▸ Text block
================
Thoughts on running an Irish Linux business

I/O error, dev hdb, sector 92813943

Friday, September 28th, 2007 | hardware, linux | No Comments

That message in your Linux server’s logs is a bad start to any day. Those of you who’ve read my previous posts on Linux and storage will know that I’m a big fan of RAID for storage. In our case, we’re in the middle of migrating our main server from using straight disks to a proper hardware RAID configuration. Of course, Murphy (or possibly even O’Toole) being the Patron saint of System administrators everywhere … it was inevitable that we’d suffer the kind of storage error I’ve been dreading just weeks before we move to our new configuration. We do have backups though, but I’d prefer to not have to face a restore if possible.

We’ve been noticing periodic spikes in load on our main server – without any accompanying cpu activity as observed in top or htop (I’ve been using htop a little more lately, it has some nice subtle improvements over top including better default graphical summary of cpu and memory usage). Some further digging with vmstat revealed that the cpu was spending lots of time in I/O wait. This could be quite normal if your system is doing a lot of I/O but I/O wait of 70-90% for minutes at a time suggested something else was up, particularly given that the system, while acting as our main server, isn’t that busy consistently (unless all of our developers have decided to check out all of their CVS and Subversion trees simultaneously!).

The next step was to take a look at the system log files and see if there were any clues there. Unfortunately there were, in the form of this rather unwelcome message,

Aug 27 22:48:45 duck kernel: hdb: task_in_intr: error=0x40 { UncorrectableError }, LBAsect=92813943, high=5, low=8927863, sector=92813943
Aug 27 22:48:45 duck kernel: ide: failed opcode was: unknown
Aug 27 22:48:45 duck kernel: end_request: I/O error, dev hdb, sector 92813943

A quick Google on “bad sectors” will tell you that a bad sector or 2 isn’t all that bad. In fact, the occasional bad sector happens naturally on a hard drive – and the electronics in the hard drive manage these in the background. If you’re seeing bad sectors at the operating system level – things may not be quite right with your hard drive, regardless of the job the electronics are doing at managing bad sectors. Anthony Ciani has a very nice description of whats going on in the drive when you get a bad sector. From my perspective, any time I’ve seen bad sectors on a drive in the past – the drive hasn’t lasted long after that, so my initial reaction was to save what I could from the drive.

Thankfully, this is one of a number of disks in our main server (one of the newer ones, curiously enough) so I had room on one of the other disks to move off any important data. We did see a few more bad sector messages but they were the same sectors suggesting that some of the data we were copying off resided on those sectors. I didn’t want to do any extensive checking or any further writing to the drive until we had moved off any data – the less work you do on a failing drive the better.
================
▸ Data excerpt
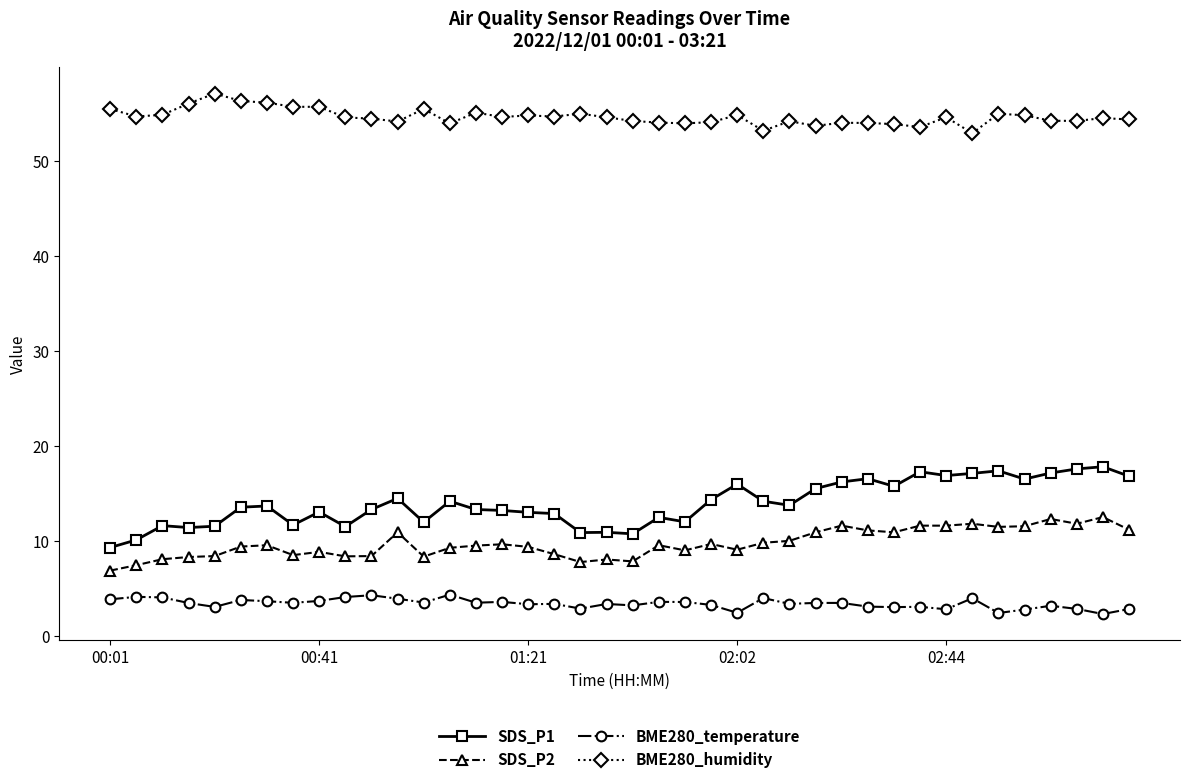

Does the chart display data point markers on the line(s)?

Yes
================
▸ Work order
Can you sum up the post on the server disk error in two sentences?

▸ Written response
A Linux server, weeks from moving to a hardware RAID configuration, showed load spikes without CPU activity, and vmstat revealed I/O wait of 70-90% for minutes at a time; the system logs then showed an uncorrectable error on hdb at sector 92813943. Since drives with bad sectors have not lasted long in the writer's experience, important data was copied to another disk in the server, with no extensive checking or further writing on the failing drive until that was done.